Starting your own business and devoting your time and passion to make it grow is a huge commitment. We’ve been a first-hand witness to the sweat and tears that our startup founders have put into their own, so we’ve gathered a few points that we have also learned along the way to help you before you stand your ground in the startup industry:

1. Identify what problem your product/service aims to solve.

The definition of a startup is “a company working to solve a problem where the solution is not obvious and success is not guaranteed,” says Neil Blumenthal, cofounder and co-CEO of Warby Parker.

So, what is it that you would like to solve? Perhaps you yourself have encountered this pain point and you would like to be part of the solution than of the problem.

The founders of our partners at DIBZ, Donald Saurombe and Leeroy Shoko were once in marketing companies when they realized that it took an average of 20 minutes to look for parking in the city and that they would need to allot this much time before meetings in order to not be late. Jonathan Deforge, Founder & CEO of scoutedby — a platform connecting talented individuals to the best business schools around the world, comes from a student recruitment background and saw the disconnect between business schools and MBA-seekers. Magellan Fetalino, Founder & CEO of e-invoicing platform Acudeen, was handling a small business who encountered difficulty in collecting receivables. You may just be in the same starting point.

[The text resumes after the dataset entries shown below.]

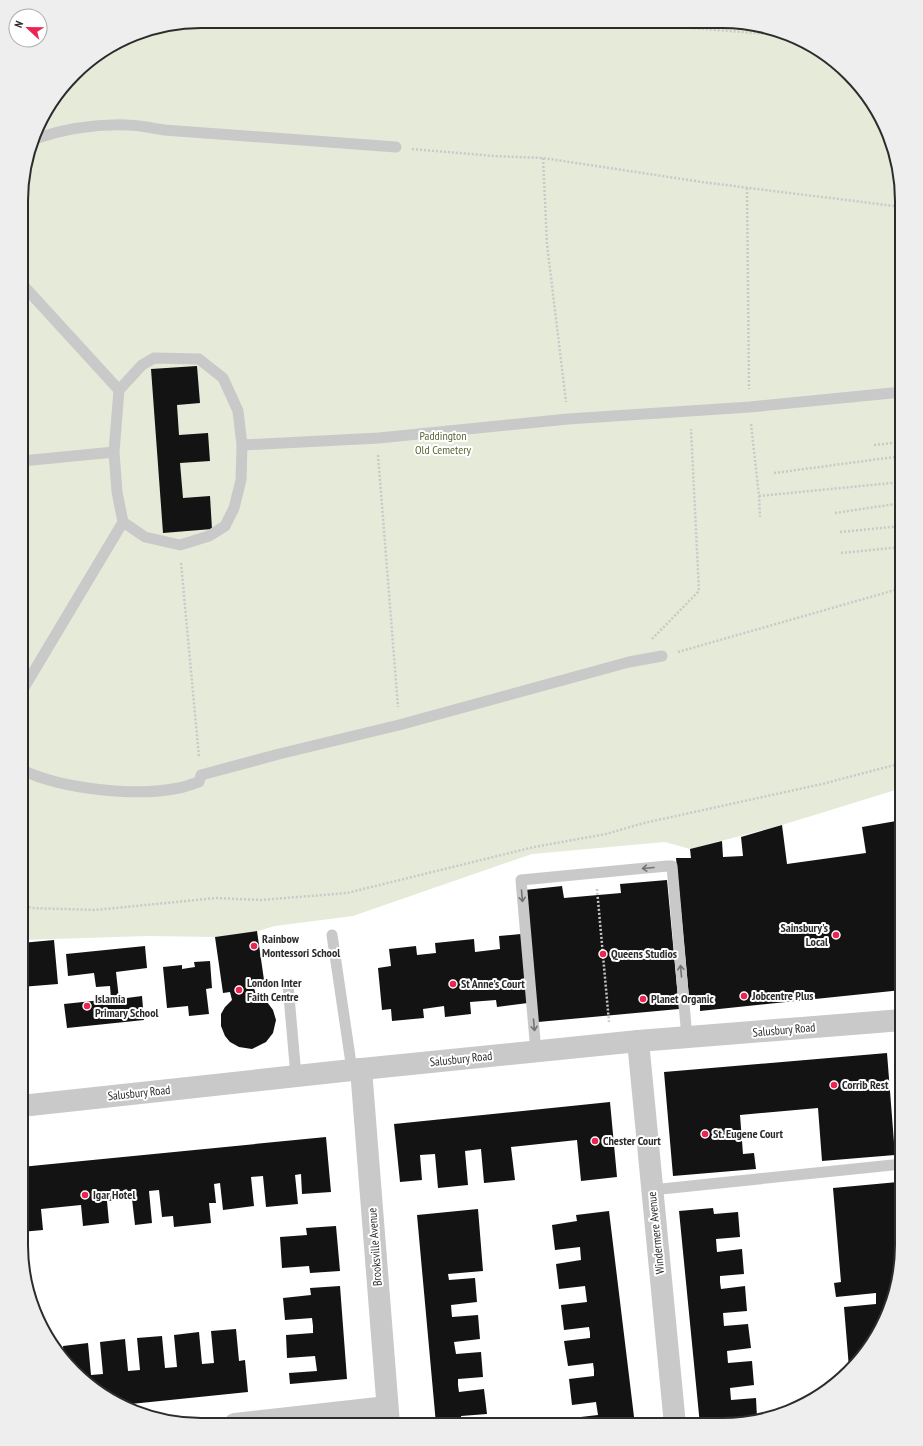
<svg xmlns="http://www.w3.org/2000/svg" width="923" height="1446" font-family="'PT Sans Narrow',sans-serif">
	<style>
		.green { fill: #e5ebd8 }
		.building { fill: #131313 }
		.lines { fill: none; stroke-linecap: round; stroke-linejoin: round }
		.path { stroke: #c9c9c9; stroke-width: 2.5; stroke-dasharray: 2 2; stroke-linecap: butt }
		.service { stroke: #c9c9c9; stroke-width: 11 }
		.minor { stroke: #c9c9c9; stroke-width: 22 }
		.tertiary { stroke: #c9c9c9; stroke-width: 22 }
		.oneway { stroke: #737373 }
		.poi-dot { fill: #ec2452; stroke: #fff; stroke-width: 1.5 }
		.labels { text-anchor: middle; stroke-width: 4; stroke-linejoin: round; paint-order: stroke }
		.park-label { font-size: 12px; fill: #566938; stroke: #fff }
		.poi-label { font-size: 12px; font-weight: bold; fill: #2c2c2c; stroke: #fff; text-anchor: start }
		.street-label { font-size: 12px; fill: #2c2c2c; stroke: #fff }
		.rim { fill: none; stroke: #2c2c2c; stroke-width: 2 }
	</style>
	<rect width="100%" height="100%" fill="#fff"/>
	<!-- green -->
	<path class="green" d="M 201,21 L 745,23 L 791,35 L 832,58 L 865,91 L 888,132 L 902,201 L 902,788 L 782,825 L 690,849 L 665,842 L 532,854 L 353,916 L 275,926 L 254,932 L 215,937 L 148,936 L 21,940 L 23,178 L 40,121 L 82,66 L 133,35 Z"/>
	<!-- building -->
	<path class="building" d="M 197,366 L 200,403 L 177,405 L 179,435 L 208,433 L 210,461 L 180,463 L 183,498 L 210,496 L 212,529 L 163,533 L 151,369 Z
		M 902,820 L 902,990 L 700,1011 L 700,996 L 689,997 L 676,858 L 691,858 L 690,849 L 722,841 L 723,857 L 743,856 L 741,837 L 782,825 L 787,864 L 866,853 L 862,827 Z
		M 667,880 L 679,1009 L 538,1022 L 525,890 L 562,886 L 564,898 L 621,893 L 620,884 Z
		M 257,931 L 265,987 L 254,988 L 256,995 L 267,1002 L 273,1010 L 276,1020 L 273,1033 L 266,1042 L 252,1049 L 239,1047 L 230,1042 L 225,1036 L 221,1026 L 221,1014 L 225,1007 L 232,1000 L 230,992 L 223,993 L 215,937 Z
		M 521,934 L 528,1003 L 497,1007 L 496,1000 L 470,1002 L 471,1014 L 445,1017 L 444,1006 L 423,1009 L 424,1018 L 392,1021 L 391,1009 L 382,1010 L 378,968 L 391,966 L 389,949 L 416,946 L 417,955 L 436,953 L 435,943 L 474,939 L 475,952 L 500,949 L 499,936 Z
		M 54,940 L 58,984 L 21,987 L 21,943 Z
		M 145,946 L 147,968 L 116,972 L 119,999 L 142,996 L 144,1020 L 67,1028 L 64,1004 L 111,999 L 110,986 L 96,987 L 94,973 L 68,976 L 66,954 Z
		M 210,961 L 212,988 L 206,989 L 209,1014 L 189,1016 L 188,1006 L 167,1008 L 163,967 L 182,965 L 182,969 L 195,967 L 194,962 Z
		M 887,1053 L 895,1155 L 822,1161 L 818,1108 L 740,1115 L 743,1154 L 754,1153 L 756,1169 L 673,1176 L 664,1072 Z
		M 610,1102 L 617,1177 L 581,1181 L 577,1140 L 511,1147 L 515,1180 L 484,1183 L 481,1149 L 465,1151 L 468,1185 L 438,1188 L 435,1154 L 420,1155 L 422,1180 L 400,1182 L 394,1124 Z
		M 326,1137 L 331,1192 L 302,1194 L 301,1174 L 295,1175 L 298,1204 L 266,1207 L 263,1176 L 251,1177 L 254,1206 L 223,1210 L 220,1183 L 214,1184 L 216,1203 L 209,1203 L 211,1223 L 174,1227 L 173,1216 L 162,1217 L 159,1190 L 149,1191 L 152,1223 L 135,1225 L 132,1199 L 107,1201 L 109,1223 L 83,1226 L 81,1205 L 41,1209 L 43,1230 L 21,1232 L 21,1167 Z
		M 898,1182 L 902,1219 L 902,1257 L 892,1303 L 871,1345 L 849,1368 L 844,1307 L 876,1304 L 876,1293 L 836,1297 L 834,1283 L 841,1282 L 833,1188 Z
		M 713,1208 L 714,1214 L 738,1212 L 740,1237 L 716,1239 L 717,1252 L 742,1249 L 744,1274 L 720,1276 L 720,1282 L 721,1289 L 745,1286 L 747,1311 L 723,1313 L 724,1326 L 748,1324 L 751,1348 L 727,1351 L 728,1363 L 752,1361 L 754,1385 L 730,1388 L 731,1400 L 756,1398 L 757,1418 L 722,1425 L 700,1425 L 679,1211 Z
		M 478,1209 L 483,1271 L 448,1274 L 449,1280 L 475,1278 L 477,1302 L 451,1305 L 452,1317 L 478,1315 L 480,1339 L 454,1342 L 456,1354 L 481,1352 L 483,1377 L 458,1379 L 458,1385 L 459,1392 L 484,1389 L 487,1414 L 461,1416 L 462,1424 L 436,1424 L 417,1215 Z
		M 609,1211 L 635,1425 L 572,1425 L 572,1418 L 598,1415 L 596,1402 L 572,1405 L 569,1379 L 594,1376 L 594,1370 L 593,1363 L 568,1366 L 564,1341 L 590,1338 L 590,1333 L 589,1327 L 564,1330 L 561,1305 L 587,1302 L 585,1286 L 559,1289 L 556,1264 L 581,1260 L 580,1247 L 555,1250 L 552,1225 L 577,1221 L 576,1215 Z
		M 336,1226 L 340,1271 L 310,1273 L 309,1266 L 282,1268 L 280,1237 L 307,1235 L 306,1228 Z
		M 340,1286 L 347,1379 L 290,1384 L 289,1373 L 317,1371 L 315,1356 L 287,1358 L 286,1335 L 313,1333 L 313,1326 L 312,1318 L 285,1320 L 283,1298 L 311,1295 L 310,1288 Z
		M 236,1329 L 239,1361 L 245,1360 L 248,1392 L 121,1405 L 92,1388 L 64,1360 L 63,1346 L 88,1343 L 91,1375 L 103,1374 L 100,1342 L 125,1339 L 128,1371 L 140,1370 L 137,1338 L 162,1336 L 165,1368 L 177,1367 L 174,1335 L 199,1332 L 202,1364 L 214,1363 L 211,1331 Z"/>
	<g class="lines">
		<!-- path -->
		<path class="path" d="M 614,22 L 794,36
			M 412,149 L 494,156 L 543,158 L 702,182 L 902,207
			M 543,158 L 547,244 L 566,402
			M 747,188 L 749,389
			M 751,424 L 759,496 L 760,517
			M 874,445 L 902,442
			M 378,455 L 398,707
			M 774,473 L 902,456
			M 759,496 L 902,482
			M 835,513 L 902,503
			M 840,532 L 902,526
			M 841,553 L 902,547
			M 181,563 L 199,757
			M 652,639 L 699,591 L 691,429
			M 678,652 L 902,588
			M 597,889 L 609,1022
			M 21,905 L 32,908 L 95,910 L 216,898 L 261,900 L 347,893 L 534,847 L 606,834 L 644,823 L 822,784 L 902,763"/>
		<!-- service -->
		<path class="service" d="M 34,139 C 64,129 95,124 127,125 C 139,125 152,128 164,130 L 396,147
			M 119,390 L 142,365 L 154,358 L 199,359 L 223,378 L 238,411 L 242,445 L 241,480 L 234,508 L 225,526 L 209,536 L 180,545 L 145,537 L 123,522
			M 242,445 L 379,438 L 568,419 L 750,407 L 902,392
			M 22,461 L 114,452
			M 22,691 L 123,522 L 117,492 L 114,452 L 119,390 L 22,284
			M 22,770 C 62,789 135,797 179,788 C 185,787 192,784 199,782 L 201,775 L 279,754 L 399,725 L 629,662 L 662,656
			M 332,935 L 352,1070
			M 288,985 L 296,1076
			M 536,1052 L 521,880 L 667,866 L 672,866 L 687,1038
			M 652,1190 L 902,1164"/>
		<!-- minor -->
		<path class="minor" d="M 638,1041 L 675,1425
			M 361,1069 L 389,1424
			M 235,1424 L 387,1407"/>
		<!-- tertiary -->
		<path class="tertiary" d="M 21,1106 L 352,1070 L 638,1041 L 902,1020"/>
	</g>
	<!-- one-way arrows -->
	<defs><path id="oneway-shaft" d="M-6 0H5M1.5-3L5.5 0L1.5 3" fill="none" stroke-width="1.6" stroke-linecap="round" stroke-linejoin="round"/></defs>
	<g class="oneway">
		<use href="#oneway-shaft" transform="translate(648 868) rotate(175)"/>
		<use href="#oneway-shaft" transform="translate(522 896) rotate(85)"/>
		<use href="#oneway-shaft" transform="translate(681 971) rotate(-95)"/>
		<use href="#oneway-shaft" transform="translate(534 1025) rotate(85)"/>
	</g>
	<!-- markers -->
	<g class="poi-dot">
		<circle cx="836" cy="935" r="4"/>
		<circle cx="254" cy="946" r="4"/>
		<circle cx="603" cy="954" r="4"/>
		<circle cx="453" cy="984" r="4"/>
		<circle cx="239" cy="990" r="4"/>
		<circle cx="744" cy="996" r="4"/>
		<circle cx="643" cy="999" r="4"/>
		<circle cx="87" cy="1006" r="4"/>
		<circle cx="834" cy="1085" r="4"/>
		<circle cx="705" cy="1134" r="4"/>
		<circle cx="595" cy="1141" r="4"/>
		<circle cx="85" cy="1195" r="4"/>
	</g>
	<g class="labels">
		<!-- park labels -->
		<g class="park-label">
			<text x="443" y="440">Paddington<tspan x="443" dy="14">Old Cemetery</tspan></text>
		</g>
		<!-- poi labels -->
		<g class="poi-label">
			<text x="828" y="932" text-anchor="end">Sainsbury's<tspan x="828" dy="14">Local</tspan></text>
			<text x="262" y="943">Rainbow<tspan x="262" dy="14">Montessori School</tspan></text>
			<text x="611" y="958">Queens Studios</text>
			<text x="247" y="987">London Inter<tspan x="247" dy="14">Faith Centre</tspan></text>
			<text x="461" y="988">St Anne's Court</text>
			<text x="752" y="1000">Jobcentre Plus</text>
			<text x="95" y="1003">Islamia<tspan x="95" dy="14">Primary School</tspan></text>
			<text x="651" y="1003">Planet Organic</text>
			<text x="842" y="1089">Corrib Rest</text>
			<text x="713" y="1138">St. Eugene Court</text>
			<text x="603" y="1145">Chester Court</text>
			<text x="93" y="1199">Igar Hotel</text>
		</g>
		<!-- street labels -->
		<g class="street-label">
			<text transform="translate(784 1030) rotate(-5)" y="4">Salusbury Road</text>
			<text transform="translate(461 1059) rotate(-6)" y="4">Salusbury Road</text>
			<text transform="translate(139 1093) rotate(-6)" y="4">Salusbury Road</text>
			<text transform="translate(656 1233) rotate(-96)" y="4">Windermere Avenue</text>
			<text transform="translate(375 1247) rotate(-94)" y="4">Brooksville Avenue</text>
		</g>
	</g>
	<!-- crop -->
	<path d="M0 0H923V1446H0ZM201 28H722A173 173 0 0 1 895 201V1245A173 173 0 0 1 722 1418H201A173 173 0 0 1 28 1245V201A173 173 0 0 1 201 28Z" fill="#eee" fill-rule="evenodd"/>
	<path class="rim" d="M201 28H722A173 173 0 0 1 895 201V1245A173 173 0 0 1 722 1418H201A173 173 0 0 1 28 1245V201A173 173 0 0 1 201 28Z"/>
	<!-- north arrow -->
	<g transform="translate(28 28) rotate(292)"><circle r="19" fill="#ffffff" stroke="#ababab"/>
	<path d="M0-3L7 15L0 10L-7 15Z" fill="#ec2452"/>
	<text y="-6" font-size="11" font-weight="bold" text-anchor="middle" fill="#2c2c2c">N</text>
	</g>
</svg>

Often times, starting entrepreneurs would ask themselves, “How does one know that the BIG idea is perfect enough to launch a business?” Perhaps it may not be that perfect, but it is important to ask the right questions. To put it in another way but to stress the same importance, Christian Besler, Chief Digital Officer of AC Health, mentioned in one of the #WECUBEASKS series, “Don’t focus too much on the idea, look for the problem. Be a domain expert in that problem, then more ideas will come. The journey is all about really understanding the problem and knowing how to solve it.”

Instead of asking questions that will create doubt in the process, ask yourself the real question that is, what problem would you like to address and see yourself facing 24/7? Then comes the how.

2. Listen to your target market/users.

Now that you know what you want to put out to the world, it’s time to identify your market. Are there more people out there who think that this is also a problem they would like to be solved? And even more importantly, how would they like it to be solved? Will they pay for this product or service? If so, how much?

But that may be getting too way ahead. The point we would like to get across is that we have to know the market very well and to listen to their needs.

Once you’ve answered the questions that will holistically identify your niche, the next step is to make your presence happen. Do this by understanding their behavior and figuring out the most engaging way to interact with them. Approach your target market as if they are part of the business that was made for them. Share true to life stories about how this business came about just to address their needs.

3. Keep listening to your target market/users.

We cannot stress enough how important it is to keep listening to your early users. This is how you stay in the game. Humbly listen to feedback and comments and address them urgently. Many times, we fall in love with our idea or product to a fault that we insist that this is the way it should be, without fully hearing out what the market is already pointing out. You might need to adjust your business according to a trend that your chosen market is induced to follow or to an arising need that directly affects them. Whatever this maybe, being able to hear out your market and provide solutions to them can offer entails brand loyalty.

Take Suzuki for an example, it may be best known in the U.S. today for their high-performance motorcycles and sports vehicles. But from 1910 to 1935 Michio Suzuki was best known as the inventor and purveyor of weaving loom machines that powered Japan’s silk industry. An inventor at heart, Suzuki started looking for other products to produce in the interest of diversification. Suzuki’s complete 180 might have even given the founders of Odeo and Twitter pause.

Be ready to pivot and to roll with the punches. And maybe to pivot again. This entails being prepared for startup and the hurdles that come with having one.

4. Know how to choose your investor.

After bootstrapping, self-funding, or having friends and family invest in your business, there will come a time when you will consider having an investor to boost your growth. Choosing an investor is like choosing a spouse for marriage. Should you get a financial investor or a strategic investor, and at what stage? Where would you like to take your company?

We see our partners pitch to various investors left and right. This takes a lot of practice. That is why you should start pitching to angel investors, move up to seed investors and once the pitching skills and/or your product or service come around – face the big investors to bag the big bucks. For the ones starting out, and as we have also picked up from investors themselves, one must be prepared to sell the dream or the vision. Big investors look at the spread sheets but aside from a unique idea, they also look at how much you actually know what you’re doing. You should know your product more than they do. Repeat that process and when the product starts talking, that’s when you have enough to show potential investors.

5. Develop a business plan all the way to exit strategy.

To keep a business up and running, recruiters believe that you need to have the right people. As much as this is true, the most efficient processes should be from people who also have a significant purpose to the business. Don’t build your processes around the people, align the people you need to the process that will bring your business to success. A good businessman knows that every day is either make it or break it, so be always prepared with a plan; no matter how it turns out. When your business reaches the peak, what is your next step? When it starts to crumble down, how do you save it?

If your business model is not flexible enough to fit an exit plan then maybe it’s better to rethink the business altogether and have a lifestyle business instead.